А Волкову было скучно в этом участвовать. Жена его жила в городе за сто километров от не переименованного тогда ещё Ленинграда, так что паясничать ему было не перед кем, да и глупо как-то: дурить он никогда не любил. Он, естественно, тоже получал свою литровую банку с этой вонючей технической дрянью, но не знал, куда её деть. Нет, деть-то её было куда – вокруг так и клацали зубами жаждущие, которые уже вылакали всю свою «зарплату» прямо на месте получения, – но как получить за неё что-то другое, как её обменять на другой, более полезный эквивалент? Он смотрел на эту густую жидкость в заляпанной банке и с полурастерянной улыбкой думал: «Вот твоя зарплата за прошлый год. Вот и всё, чего ты стоишь по меркам этой страны». А вся заводская общага, где он жил, гудела после такой «получки» неделю, после чего некоторых увозили с отравлением, с обострением запущенной белой горячки или сразу в морг.
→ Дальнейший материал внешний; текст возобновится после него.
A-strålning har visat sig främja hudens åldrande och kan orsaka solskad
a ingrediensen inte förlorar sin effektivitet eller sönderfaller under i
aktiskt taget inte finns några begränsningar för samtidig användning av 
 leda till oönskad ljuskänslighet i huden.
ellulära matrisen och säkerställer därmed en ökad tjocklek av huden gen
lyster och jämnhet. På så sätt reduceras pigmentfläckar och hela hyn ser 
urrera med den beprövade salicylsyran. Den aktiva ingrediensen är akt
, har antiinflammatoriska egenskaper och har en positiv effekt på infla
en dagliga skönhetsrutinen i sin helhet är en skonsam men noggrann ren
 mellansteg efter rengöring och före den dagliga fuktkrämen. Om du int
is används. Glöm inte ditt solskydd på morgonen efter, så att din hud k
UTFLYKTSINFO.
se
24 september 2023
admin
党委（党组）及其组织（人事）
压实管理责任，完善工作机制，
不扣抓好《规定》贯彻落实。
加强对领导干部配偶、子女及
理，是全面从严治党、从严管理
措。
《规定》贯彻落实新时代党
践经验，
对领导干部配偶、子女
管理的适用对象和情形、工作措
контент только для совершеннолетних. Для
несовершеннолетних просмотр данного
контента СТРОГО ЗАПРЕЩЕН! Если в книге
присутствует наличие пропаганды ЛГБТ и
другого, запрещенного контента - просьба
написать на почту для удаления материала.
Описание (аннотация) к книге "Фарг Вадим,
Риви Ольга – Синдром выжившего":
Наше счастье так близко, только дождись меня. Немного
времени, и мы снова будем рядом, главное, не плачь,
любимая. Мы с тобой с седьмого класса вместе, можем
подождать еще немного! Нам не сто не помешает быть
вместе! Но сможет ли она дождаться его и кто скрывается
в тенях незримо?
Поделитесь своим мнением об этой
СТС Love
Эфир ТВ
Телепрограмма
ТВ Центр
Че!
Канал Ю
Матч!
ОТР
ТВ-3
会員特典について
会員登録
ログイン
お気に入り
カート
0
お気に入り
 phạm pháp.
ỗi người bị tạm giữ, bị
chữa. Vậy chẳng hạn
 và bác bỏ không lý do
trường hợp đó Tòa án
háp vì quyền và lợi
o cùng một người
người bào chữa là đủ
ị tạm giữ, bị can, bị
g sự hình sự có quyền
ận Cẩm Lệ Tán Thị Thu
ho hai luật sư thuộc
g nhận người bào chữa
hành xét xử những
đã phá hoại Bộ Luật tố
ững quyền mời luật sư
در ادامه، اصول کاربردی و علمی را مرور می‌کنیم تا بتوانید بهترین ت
Начальство ухмылялось: «Вас же никто пить не заставляет. Мы вам спирт выдаём на хозяйственные нужды всякие, чтобы… чтобы клавиатуру компьютера, например, можно было почистить, или ранку какую обработать». Но у советских людей компьютеров тогда ещё не было, а клавиатур – и подавно. А ранка у них была одна на всех. И не ранка, а ранища, огромная, кровоточащая и незаживающая язва. В душе. Вот её и надо было залить, продезинфицировать, так сказать, пока она дальше не разрослась, не захватила новые, пока ещё здоровые ткани под гниение и распад.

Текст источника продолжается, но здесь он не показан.